Qu’en statuant ainsi, en divisant par deux la somme allouée à la victime au titre de la perte de gains professionnels futurs en raison du refus d’un poste proposé par l’employeur, la cour d’appel a violé le texte susvisé ;

PAR CES MOTIFS :

CASSE ET ANNULE

L’approche raisonnable en pays de Common law

L’exemple du Royaume-Uni pour­rait être suivi. The duty to mitigate the damage est une institution essentielle de la Common law. Elle s’applique aussi bien en responsabilité contractuelle qu’en responsabilité extracontractuelle, et se traduit par une obligation d’action ou une obligation d’abstention, et ce quel que soit le dommage subi.

La procédure anglaise permet le schéma suivant. Le principe de départ est, comme en droit français, que le demandeur doit être remis dans la situation dans laquelle il aurait été s’il n’avait pas été blessé. C’est au demandeur victime de prouver l’étendue de ses dommages, puis le défendeur essaiera de soulever la mitigation et de prouver que le demandeur n’a pas pris les mesures raisonnables afin de minimiser ses pertes. La victime devra alors expliquer son comportement et le juge décidera s’il a été raisonnable.
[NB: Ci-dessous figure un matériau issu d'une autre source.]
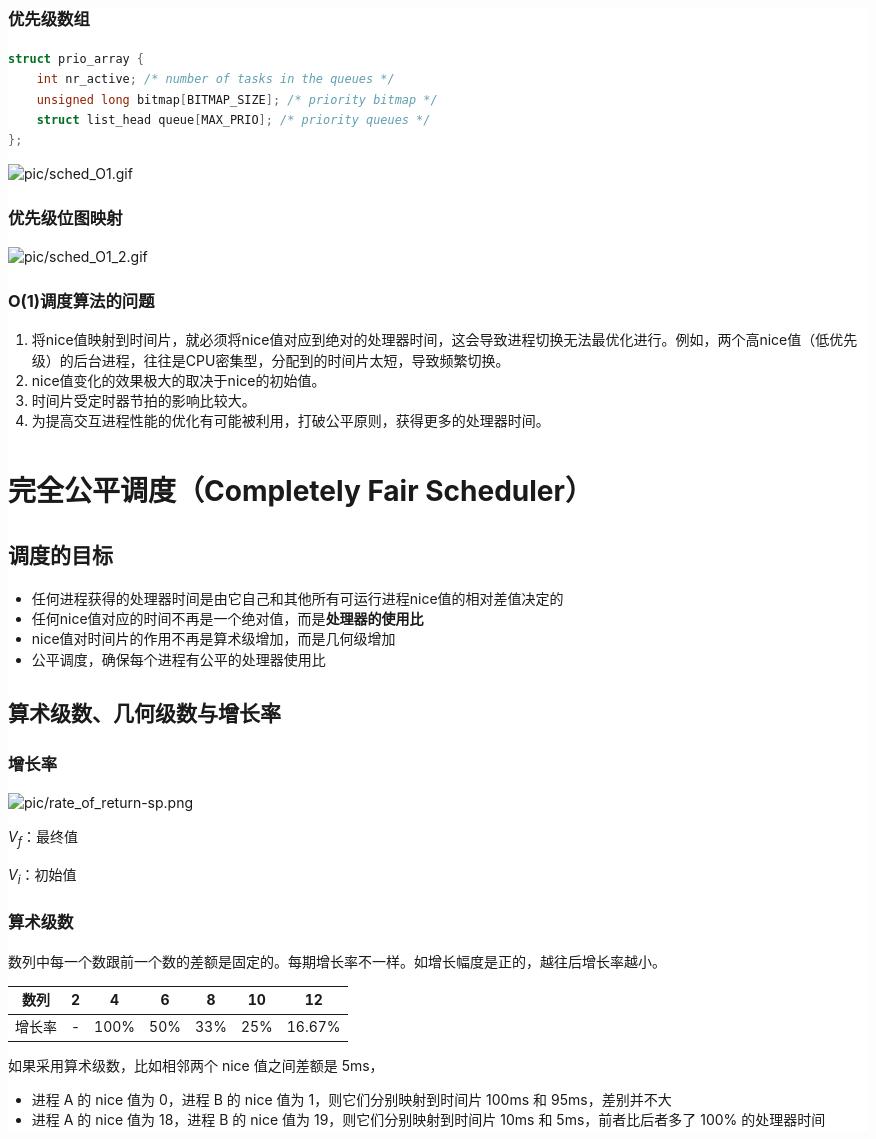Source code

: ### 优先级数组
```c
struct prio_array {
    int nr_active; /* number of tasks in the queues */
    unsigned long bitmap[BITMAP_SIZE]; /* priority bitmap */
    struct list_head queue[MAX_PRIO]; /* priority queues */
};
```
![pic/sched_O1.gif](pic/sched_O1.gif)

### 优先级位图映射
![pic/sched_O1_2.gif](pic/sched_O1_2.gif)

### O(1)调度算法的问题
1. 将nice值映射到时间片，就必须将nice值对应到绝对的处理器时间，这会导致进程切换无法最优化进行。例如，两个高nice值（低优先级）的后台进程，往往是CPU密集型，分配到的时间片太短，导致频繁切换。
2. nice值变化的效果极大的取决于nice的初始值。
3. 时间片受定时器节拍的影响比较大。
4. 为提高交互进程性能的优化有可能被利用，打破公平原则，获得更多的处理器时间。

# 完全公平调度（Completely Fair Scheduler）

## 调度的目标
* 任何进程获得的处理器时间是由它自己和其他所有可运行进程nice值的相对差值决定的
* 任何nice值对应的时间不再是一个绝对值，而是**处理器的使用比**
* nice值对时间片的作用不再是算术级增加，而是几何级增加
* 公平调度，确保每个进程有公平的处理器使用比

## 算术级数、几何级数与增长率

### 增长率
![pic/rate_of_return-sp.png](pic/rate_of_return-sp.png "$$ r = \cfrac{V_{f} - V_{i}}{V_{i}} $$")

_V<sub>f</sub>_：最终值

_V<sub>i</sub>_：初始值


### 算术级数
数列中每一个数跟前一个数的差额是固定的。每期增长率不一样。如增长幅度是正的，越往后增长率越小。

数列|2|4|6|8|10|12
---|---|---|---|---|---|---
增长率|-|100%|50%|33%|25%|16.67%

如果采用算术级数，比如相邻两个 nice 值之间差额是 5ms，
* 进程 A 的 nice 值为 0，进程 B 的 nice 值为 1，则它们分别映射到时间片 100ms 和 95ms，差别并不大
* 进程 A 的 nice 值为 18，进程 B 的 nice 值为 19，则它们分别映射到时间片 10ms 和 5ms，前者比后者多了 100% 的处理器时间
Si le refus d’une intervention chirurgicale lourde qui aurait pu être pratiquée pour améliorer l’état de la victime est rarement retenu comme déraisonnable, les magistrats évalueront le refus « raisonnable » d’un reclassement professionnel. C’est donc une appréciation in concreto, au cas par cas et non un principe rigide, le juge restant libre d’étudier, comme dans l’arrêt de la cour d’appel de Nîmes s’il y a ou non obstination déraisonnable à refuser un poste proposé.

« L’obligation pour la victime de minimiser l’étendue de son propre dommage est admise dans la législation ou la jurisprudence de nombreux pays d’Europe. »

On pourrait donc déjà envisager l’application pratique de ce système. À cet égard, le projet de réforme du droit des obligations dit « Catala », du nom de son principal auteur, propose dans la partie du code civil consacrée aux effets de la responsabilité un principe général commun aux deux types de dommages (matériel et corporel) : « Lorsque la victime avait la possibilité, par des moyens sûrs, raisonnables et proportionnés, de réduire l’étendue de son préjudice ou d’en éviter l’aggravation, il sera tenu compte de son abstention par une réduction de son indemnisation, sauf lorsque les mesures seraient de nature à porter atteinte à son intégrité physique. »

Le professeur Georges Durry propose également une réforme légis­lative avec le texte suivant : « Lorsque la victime pouvait, par des mesures raisonnables, réduire l’étendue ou éviter l’aggravation de son préjudice, son abstention entraînera une réduction de l’indemnisation, sauf si la mesure était de nature à porter atteinte à son intégrité physique » (G. Durry, « Est-on obligé de minimiser son propre dommage ? », Risques 2004, p. 111).

C’est aussi une autre voie vers laquelle nous pourrions nous tourner, en ne retenant que les cas où il n’y a pas d’obligation à suivre des soins. Le juge aurait alors toute liberté d’admettre, ou de refuser, la demande de mitigation formulée par le responsable et son assureur. Cela permettrait une appréciation au cas par cas, dans le respect de chaque victime car on le voit dans les quelques décisions rendues, les juges du fond sont très stricts sur cette appréciation.